Una camarera de Vigo está de baja 10 días y al reincorporarse encuentra el bar cerrado

El TSXG corrige la decisión del juez de instancia, que consideró que la demanda de la trabajadora se presentó fuera de plazo

Un bar cerrado, en una imagen de archivo

Un bar cerrado, en una imagen de archivo / Bernabé / Javier Lalín

"Cerrado y sin actividad". Así se encontró el bar del centro de Vigo en el que trabajaba una camarera que había estado de baja médica durante 10 días. La mujer demandó a la empresa para que se le abonase una indemnización acorde; en primera instancia obtuvo una pequeña victoria, pero recurrió al Tribunal Superior de Xustiza de Galicia (TSXG), que ahora abre la puerta a mejorar su compensación.

La mujer, con un contrato indefinido como ayudante de camarera, se encargaba ella sola de servir a los clientes las consumiciones y también de preparar los menús en la cocina. Entre el 20 y el 30 de marzo se le reconoció una incapacidad temporal y, a su vuelta al trabajo, se encontró con el local clausurado, un caso similar al de una empresa viguesa que echó el cierre durante la pandemia sin avisar a sus trabajadores.
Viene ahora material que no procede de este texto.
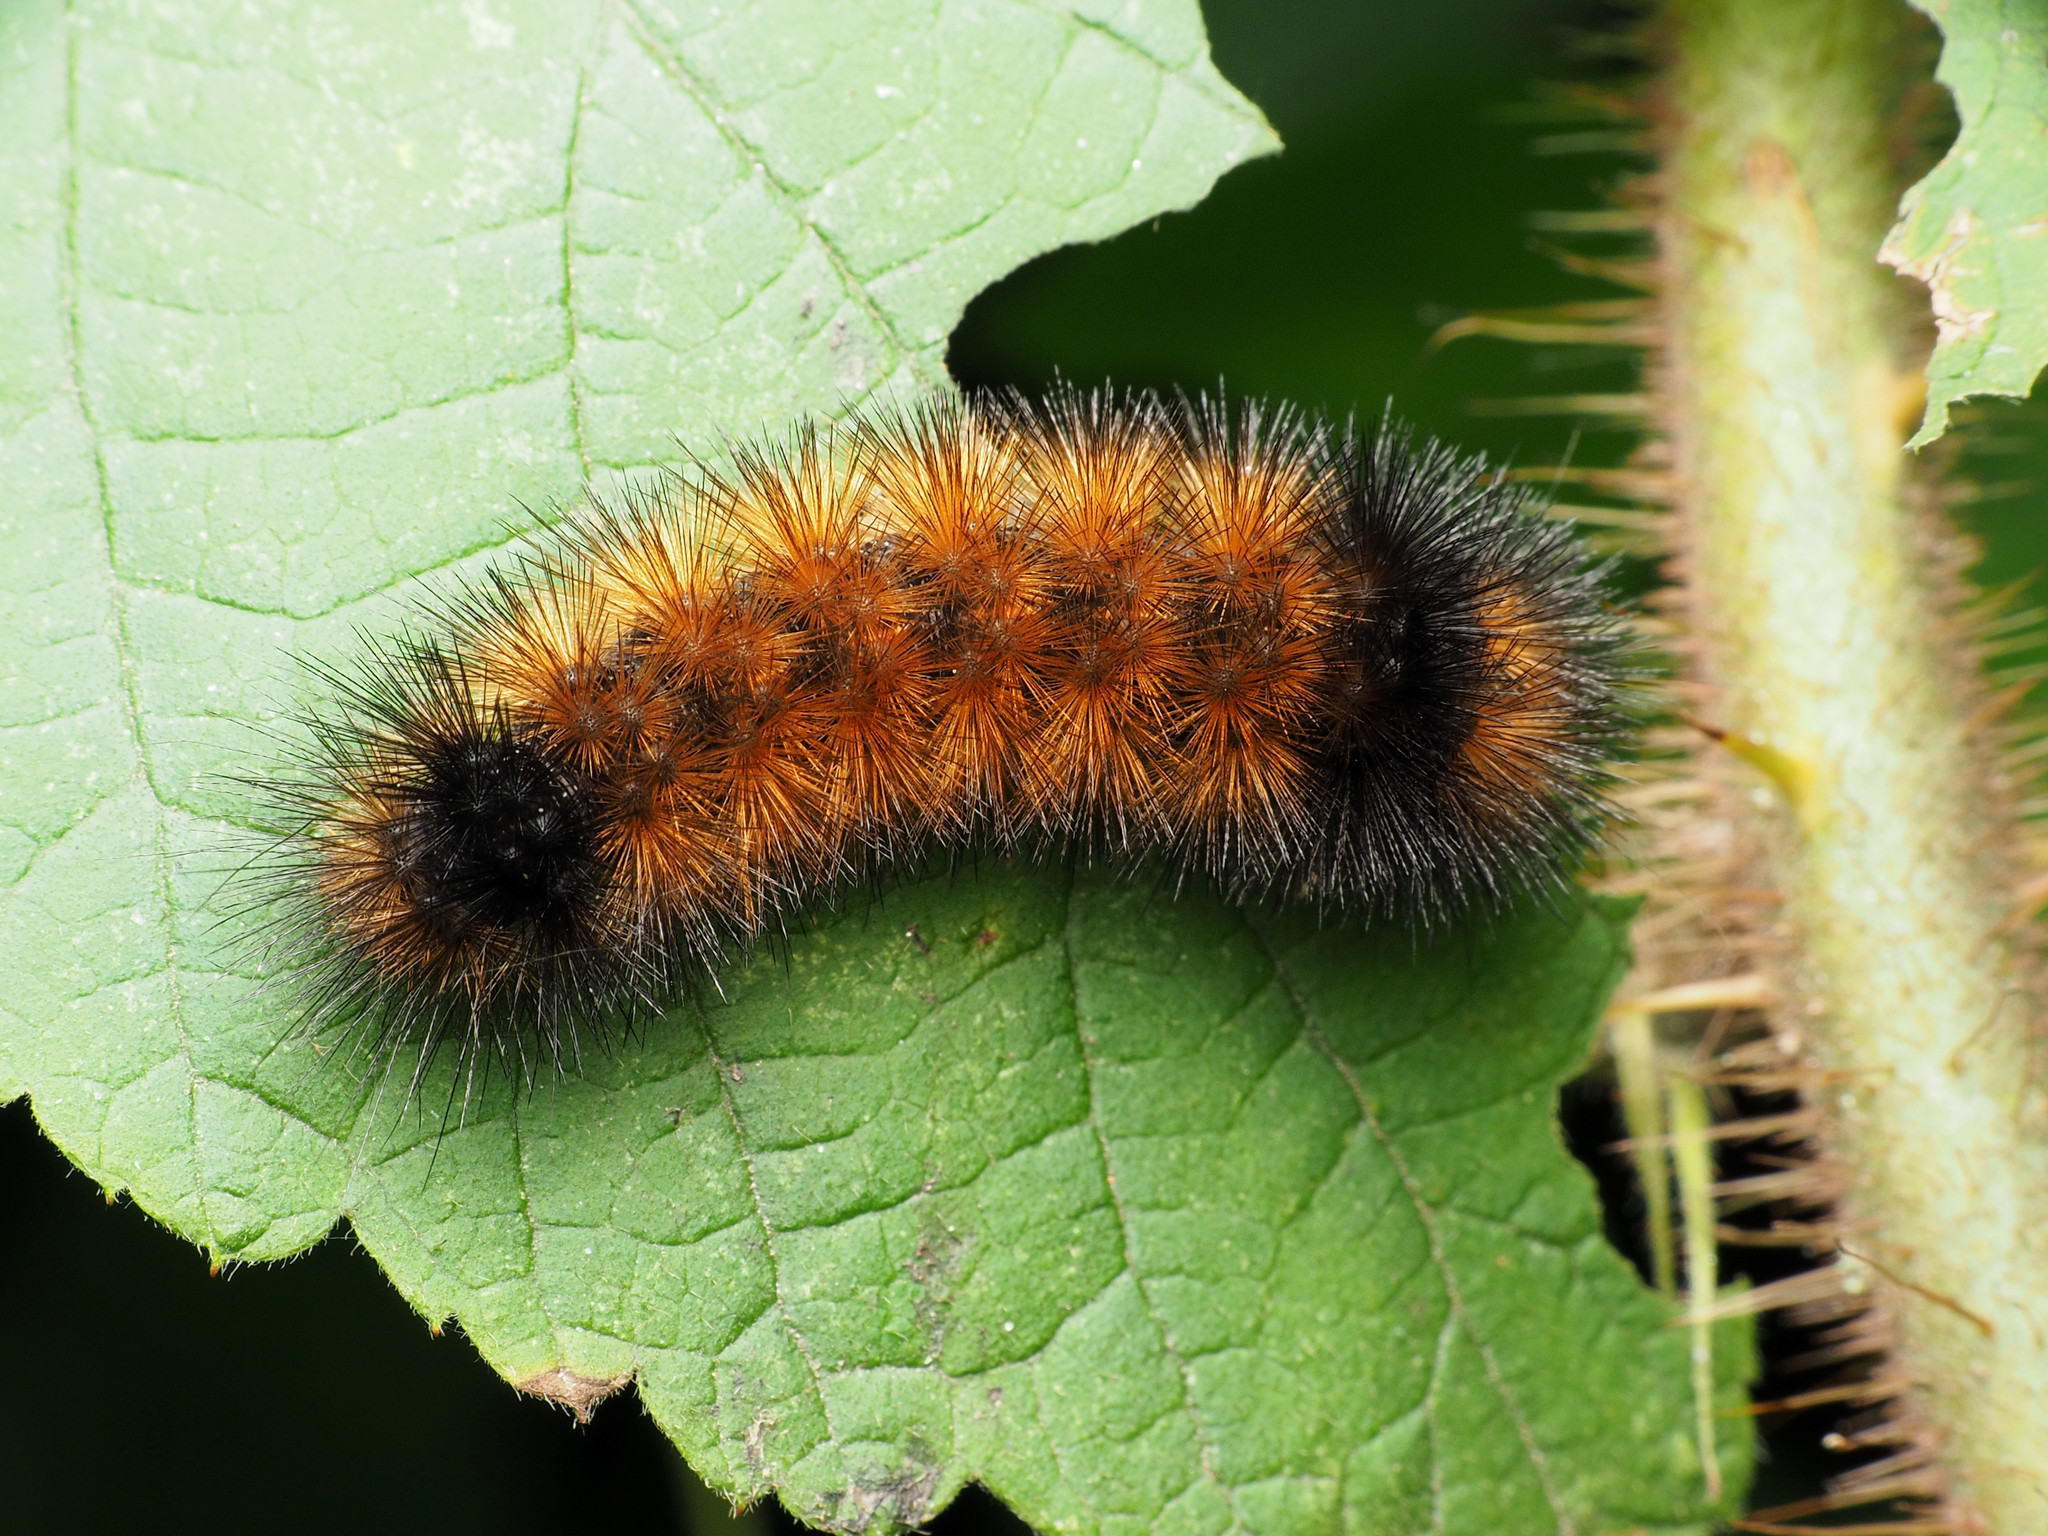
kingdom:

El Juzgado de lo Social n.º 6 de Vigo sentenció que la trabajadora tenía derecho a una indemnización de 1.598,55, pero declaró que la acción de despido había caducado. Los trabajadores, cuando son cesados de su puesto, tienen un plazo de 20 días hábiles (y unas horas más de gracias) para presentar la demanda correspondiente en los tribunales. En su caso, el periodo empezaba a contar el día 31 de marzo; la papeleta de conciliación no se presentó hasta el 3 de mayo y la demanda el 23 de ese mes, unas fechas que para el juez ya superaban el límite.

19 días

Los magistrados del TSXG, en cambio, apelan a la jurisprudencia del Tribunal Supremo para corregir la contabilidad aplicada en ese fallo inicial. Le recuerdan al togado que no se deben contar ni los domingos, ni los tres festivos que hubo en ese tramo ni tampoco los sábados, de forma que en realidad transcurrieron 19 días, cuando el límite para la presentación se sitúa en la jornada vigesimoprimera a las 15:00 horas.

La conciliación se celebró, sin acuerdo, el día 22, y al día siguiente ya se presentó la demanda. La sala del tribunal gallego apunta también que una vez que se presenta la papeleta de conciliación se queda congelado. Así pues, la sentencia anula el fallo original y le devuelve las actuaciones al juez para que se pronuncie sobre el fonde del asunto. Tendrá que dirimir entonces si el despido es nulo, improcedente o procedente. En función de esa calificación, se abre la oportunidad de obtener una mayor indemnización.

En caso de que la empresa esté cerrada, será el Fondo de Garantía Salarial (Fogasa) el que se encargue de los pagos.